Contrary to what many Nigerians believe, the democratic evolution of the UK was a long drawn out process, with groups fighting for their interests, and succeeding. It was not a matter of groups fighting for the “common man”. The evolution which essentially started off with the landed nobles fighting King John for power and forcing him to sign the Magna Carta, chipped away slowly at the absolute power of the monarch, over centuries. After the English Civil War, other groups fought – and obtained the right to have their interests represented in parliament.
It was all about interests, and everyone struggled to have their interests represented. After the Civil War, the next group to fight for their interests to be represented were the merchants (the Glorious Revolution). The next major event was the Industrial Revolution, and industrialists also fought for their interests to be represented. Following the Industrial Revolution, workers (in the new factory towns such as Manchester) were badly treated – and not represented. They too had to fight for their interests. That was how the “Labour Party” came about. The workers were followed by women groups, the “suffragettes”. The current fight for real rights and parity is by Immigrants.

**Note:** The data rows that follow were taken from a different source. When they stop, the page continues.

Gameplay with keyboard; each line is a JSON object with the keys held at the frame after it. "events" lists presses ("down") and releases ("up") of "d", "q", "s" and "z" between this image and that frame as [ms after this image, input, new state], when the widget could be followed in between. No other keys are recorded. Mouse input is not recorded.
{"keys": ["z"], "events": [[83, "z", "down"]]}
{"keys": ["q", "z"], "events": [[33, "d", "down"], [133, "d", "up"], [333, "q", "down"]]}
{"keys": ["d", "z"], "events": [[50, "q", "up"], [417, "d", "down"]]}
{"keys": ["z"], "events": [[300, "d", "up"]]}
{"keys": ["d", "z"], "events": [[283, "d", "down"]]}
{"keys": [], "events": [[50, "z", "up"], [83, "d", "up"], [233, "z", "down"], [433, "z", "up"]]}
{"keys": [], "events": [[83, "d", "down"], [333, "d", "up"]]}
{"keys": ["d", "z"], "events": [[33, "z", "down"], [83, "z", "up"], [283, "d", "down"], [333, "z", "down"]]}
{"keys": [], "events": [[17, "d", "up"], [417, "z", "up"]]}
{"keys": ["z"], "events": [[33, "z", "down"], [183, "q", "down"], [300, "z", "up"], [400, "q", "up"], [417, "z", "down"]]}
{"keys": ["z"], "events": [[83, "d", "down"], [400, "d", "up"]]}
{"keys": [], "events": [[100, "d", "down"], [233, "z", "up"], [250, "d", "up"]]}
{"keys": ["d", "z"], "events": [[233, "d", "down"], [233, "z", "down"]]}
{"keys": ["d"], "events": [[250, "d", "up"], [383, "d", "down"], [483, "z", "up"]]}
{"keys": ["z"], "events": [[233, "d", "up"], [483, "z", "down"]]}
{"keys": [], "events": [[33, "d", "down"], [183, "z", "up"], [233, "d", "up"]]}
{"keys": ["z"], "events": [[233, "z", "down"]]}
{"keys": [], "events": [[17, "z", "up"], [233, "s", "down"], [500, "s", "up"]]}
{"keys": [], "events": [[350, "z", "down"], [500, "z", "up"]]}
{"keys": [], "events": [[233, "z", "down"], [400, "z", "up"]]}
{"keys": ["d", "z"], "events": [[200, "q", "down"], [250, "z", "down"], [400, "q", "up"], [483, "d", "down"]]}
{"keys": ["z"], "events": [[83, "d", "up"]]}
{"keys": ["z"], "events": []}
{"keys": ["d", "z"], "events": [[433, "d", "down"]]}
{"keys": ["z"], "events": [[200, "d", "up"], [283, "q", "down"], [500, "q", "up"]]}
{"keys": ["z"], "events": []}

What is the point of all this?
Nigeria, via the ongoing spat between various power blocs, will ultimately see a situation where the absolute rights of the Executive, and then the government, are chipped away in favour of a more equal country. It is, from a purely historical angle, a good thing. What we as a people need to learn though, is that politics is a game of interest, and as the electorate it is our duty to learn how to either align our interests with those of one set of political gladiators, or force their interests to align with ours. A solid example in the ongoing nonsense is this – internal security in Nigeria has failed. The ongoing legislative spat has made the National Assembly to begin to consider community policing, something that would not have happened had the federal police not been used to try to fight them. Interests have aligned, progress can be made. Whether it would take centuries as it did in England, or whether it would take a shorter time, as in America, all depends on us.